Tom Hooper's thoroughly misguided adaptation of the hit musical is both a vision of hell and a fascinating curio
For Christmas, how about a film in which the word “Jellicle” is repeated, over and over again, until you have simply lost the will to live? And that’s just the first ten minutes. What unholy vision is this, then, that comes to us unwanted, unwarranted, and seemingly unaware of its capacity to haunt our waking dreams? Cats, a musical film based on the iconic West End stage show, appears to have squeezed itself through a pet flap-shaped portal leading straight to hell. “Are you blind when you’re born?” intones one feline in the film’s very first moments. After seeing this, you’ll probably wish you had been.
Consider its main collaborators, who have joined forces like the Fur Horseman of the Apocalypse: Tom Hooper, Andrew Lloyd Webber, Taylor Swift and – take your pick – Idris Elba? Jason Derulo? James Corden? Rebel Wilson? With performances this bad, the jury’s out for the worst offender, and only Ian McKellen and Jennifer Hudson escape the mess unscathed. Even as he mumbles his lines and she – sobbing through iconic showstopper “Memory” – sets out to do a Hathaway and bag the Oscar for Best Actress Crying in a Tom Hooper Musical Adaptation is there the slightest glimpse of what could have been.

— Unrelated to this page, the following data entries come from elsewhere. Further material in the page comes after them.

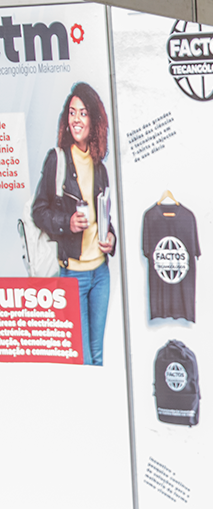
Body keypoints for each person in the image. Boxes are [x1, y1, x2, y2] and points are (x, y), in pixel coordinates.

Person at [31, 81, 117, 366]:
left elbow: (104, 217)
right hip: (73, 276)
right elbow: (38, 212)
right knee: (81, 359)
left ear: (94, 120)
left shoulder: (99, 166)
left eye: (83, 113)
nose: (76, 119)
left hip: (101, 274)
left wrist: (111, 239)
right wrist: (66, 222)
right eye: (72, 112)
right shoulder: (57, 159)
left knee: (98, 356)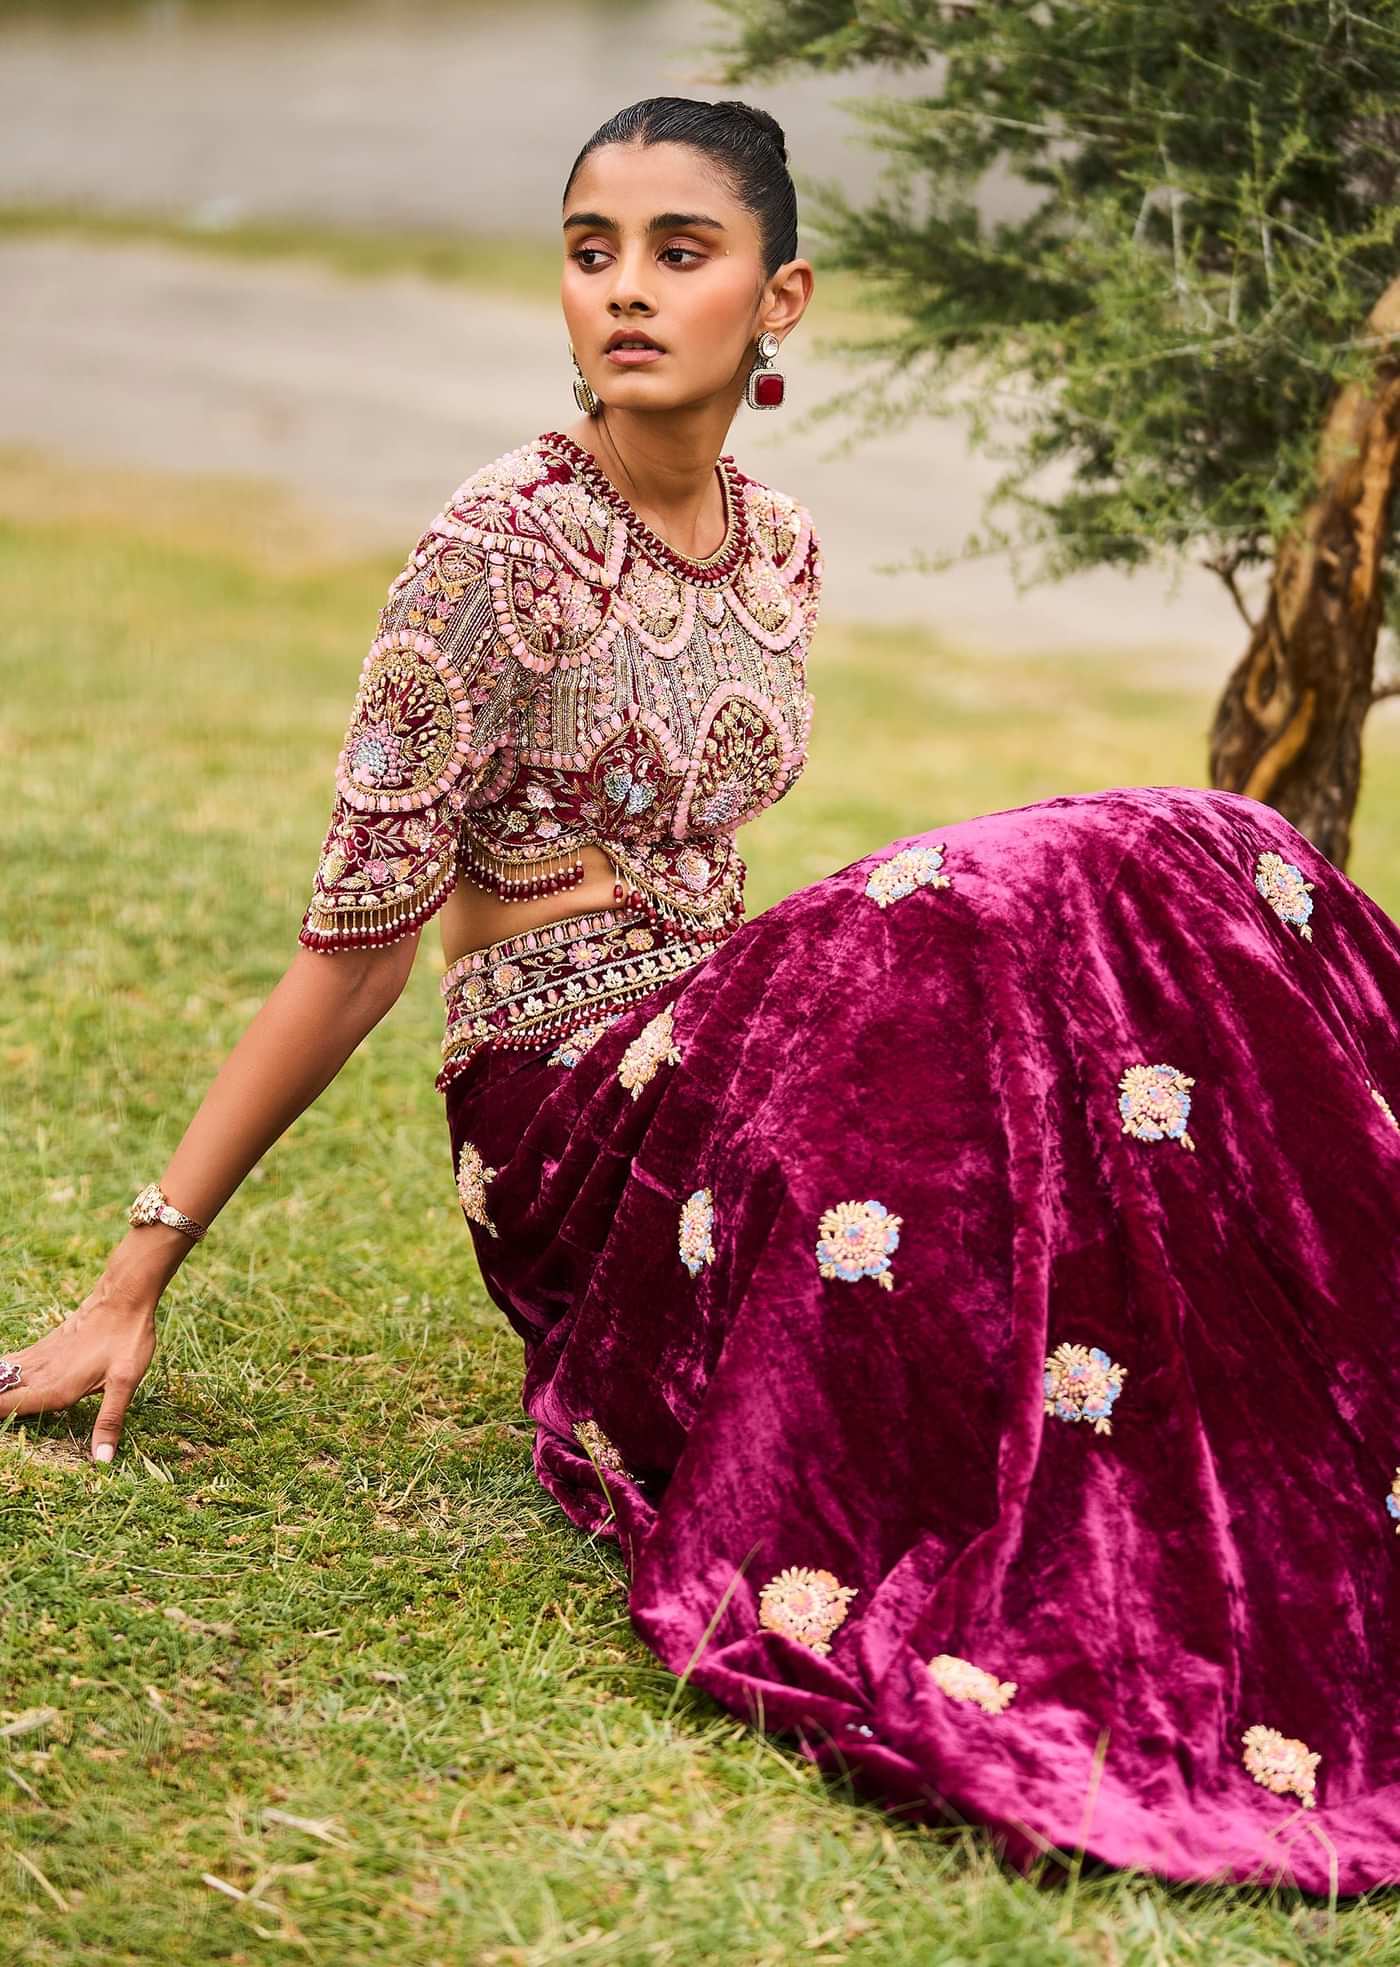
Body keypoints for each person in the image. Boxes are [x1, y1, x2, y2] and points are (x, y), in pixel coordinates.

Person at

But Cats forces to you to ask so many questions about what is happening, and why, that it is impossible to engage with the material. Nothing makes sense, and even the things that make no sense make no sense. You will ask yourself, over and over: what period is this version of London supposed to be set? Has the end of the world occurred? Why are the cats half human and why are their proportions constantly shifting? Why does that cat wear a hat, and why does that cat not wear a hat? Why do the mice and the cockroaches have human faces? And as these lyrical creatures sing and dance, with names like Macavity and Rumpleteazer and Rum Tum Tugger, you simply claw to see it all without the layers of ugly CGI. Taylor Swift, on screen for a mere 10 minute spell and singing in a faux-British accent, doesn’t even seem to have been properly rendered as a cat. As her sultry Bombalurina’s face seems to float independently from her head, it’s like watching a film shot through a Snapchat filter. Witnessing these Jellicles perform magic and do ballet – terrifying, nightmarish – leads you to just one thought: we have gone too far. Cinema must end. This should be the last film ever made.

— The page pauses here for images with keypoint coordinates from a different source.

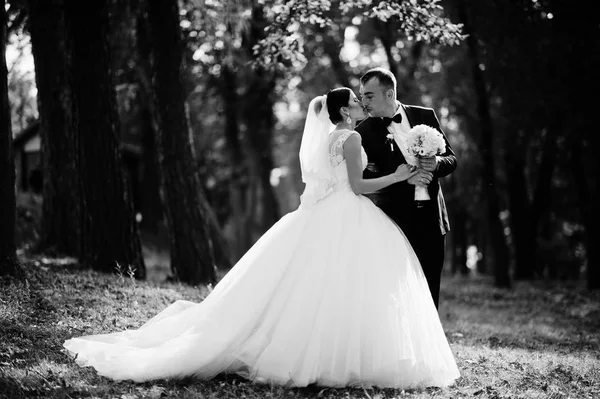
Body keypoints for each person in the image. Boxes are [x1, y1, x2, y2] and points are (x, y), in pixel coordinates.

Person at [63, 88, 460, 389]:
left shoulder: (328, 139)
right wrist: (399, 176)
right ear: (344, 111)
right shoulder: (352, 138)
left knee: (315, 284)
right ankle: (340, 355)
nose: (362, 105)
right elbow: (357, 186)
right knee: (343, 283)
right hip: (348, 211)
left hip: (324, 212)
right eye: (356, 101)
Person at [356, 68, 457, 309]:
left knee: (431, 279)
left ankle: (429, 345)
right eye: (361, 96)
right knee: (397, 286)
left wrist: (436, 163)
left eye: (369, 95)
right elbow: (363, 177)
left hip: (432, 216)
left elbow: (451, 159)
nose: (363, 102)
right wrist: (401, 179)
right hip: (395, 220)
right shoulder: (363, 133)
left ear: (389, 93)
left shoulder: (425, 115)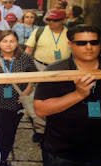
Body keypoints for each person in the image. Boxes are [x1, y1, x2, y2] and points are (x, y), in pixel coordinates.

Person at [34, 24, 101, 166]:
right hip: (62, 153)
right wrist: (78, 94)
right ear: (70, 44)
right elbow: (41, 109)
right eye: (82, 43)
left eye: (94, 42)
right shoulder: (56, 71)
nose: (89, 47)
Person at [0, 30, 38, 166]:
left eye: (12, 41)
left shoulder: (24, 58)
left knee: (9, 134)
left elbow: (34, 75)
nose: (8, 44)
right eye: (5, 41)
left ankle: (3, 160)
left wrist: (27, 91)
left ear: (17, 42)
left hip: (15, 102)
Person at [25, 9, 71, 143]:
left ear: (64, 20)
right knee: (39, 97)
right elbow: (28, 50)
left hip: (63, 70)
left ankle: (57, 128)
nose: (51, 22)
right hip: (41, 67)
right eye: (49, 20)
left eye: (55, 20)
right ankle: (39, 130)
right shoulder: (39, 31)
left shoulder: (70, 34)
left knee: (61, 98)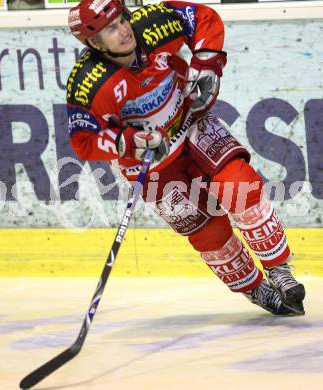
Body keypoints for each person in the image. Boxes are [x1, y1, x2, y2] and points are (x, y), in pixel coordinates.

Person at [66, 0, 305, 315]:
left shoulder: (152, 22)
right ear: (93, 43)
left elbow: (203, 17)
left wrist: (207, 64)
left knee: (239, 184)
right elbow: (83, 140)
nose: (124, 30)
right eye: (111, 29)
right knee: (209, 232)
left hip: (190, 124)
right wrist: (128, 143)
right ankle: (255, 289)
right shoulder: (88, 83)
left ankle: (279, 270)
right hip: (151, 162)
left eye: (122, 19)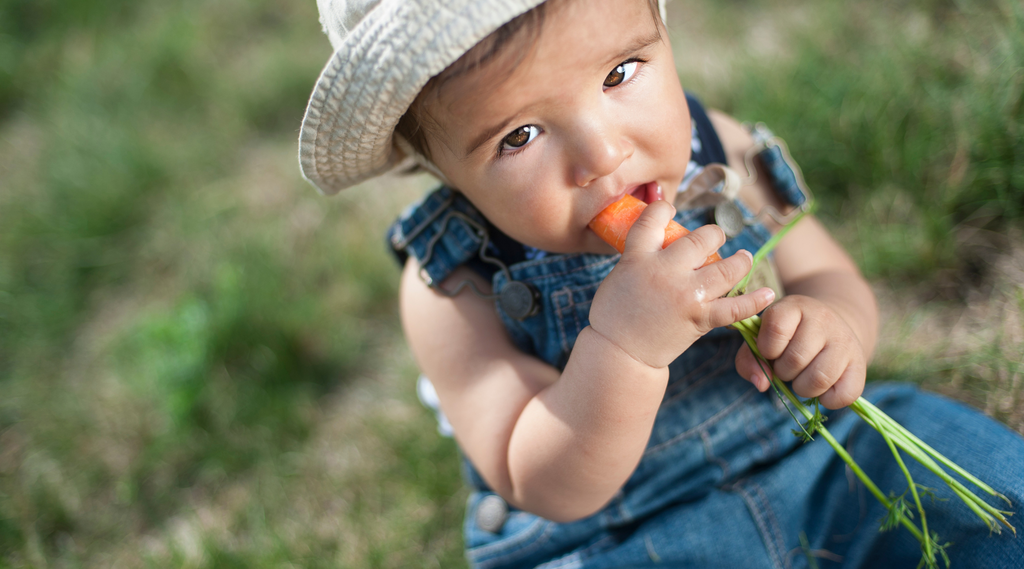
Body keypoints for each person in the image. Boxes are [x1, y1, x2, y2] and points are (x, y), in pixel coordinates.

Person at [297, 0, 1024, 567]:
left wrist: (835, 327)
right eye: (518, 136)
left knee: (995, 511)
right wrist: (624, 349)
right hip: (630, 535)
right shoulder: (451, 284)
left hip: (823, 456)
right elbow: (541, 481)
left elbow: (826, 269)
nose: (603, 154)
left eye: (619, 74)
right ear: (438, 167)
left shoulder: (723, 150)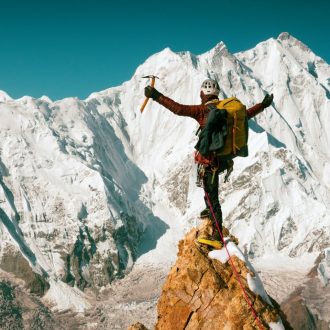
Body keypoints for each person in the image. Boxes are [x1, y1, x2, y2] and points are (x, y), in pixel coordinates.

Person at [144, 79, 273, 246]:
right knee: (208, 189)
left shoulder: (202, 110)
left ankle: (217, 236)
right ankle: (209, 210)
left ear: (202, 94)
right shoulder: (226, 109)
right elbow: (246, 115)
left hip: (211, 162)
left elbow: (178, 109)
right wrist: (263, 105)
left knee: (213, 196)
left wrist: (156, 96)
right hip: (224, 160)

The plot never made sense on stage, of course, but it didn’t need to. Here an attempt has been made to lend the gibberish a narrative thread, which only serves to highlight the obvious: its story of Jellicle cats trying to ascend to the “Heaviside Layer” via a variety show is pure nonsense, absolutely not the stuff of cinema. Hooper, whose usual style is marked by an overuse of the fish eye lens, at least directs this movie without resorting to this trademark flourish. But how did he direct it? Has Cats been directed, really? There is no direction, except to simply place the camera somewhere, anywhere, and let these felines strut and splay their way through a 111 minute runtime that feels roughly six times as long.
When Judi Dench – haunting, but never in a good way – turns to address the camera, several times, in the film’s final, seemingly never-ending scene, you won’t know whether to laugh or cry. And yet you must see it. Not because Cats is good, or worthy of your money. But because Cats is a landmark piece of terrible art, The Room of musical film adaptations. Because Cats has to be seen to be believed. Because maybe, here, at the tail end of 2019, Cats is exactly the film we all deserve.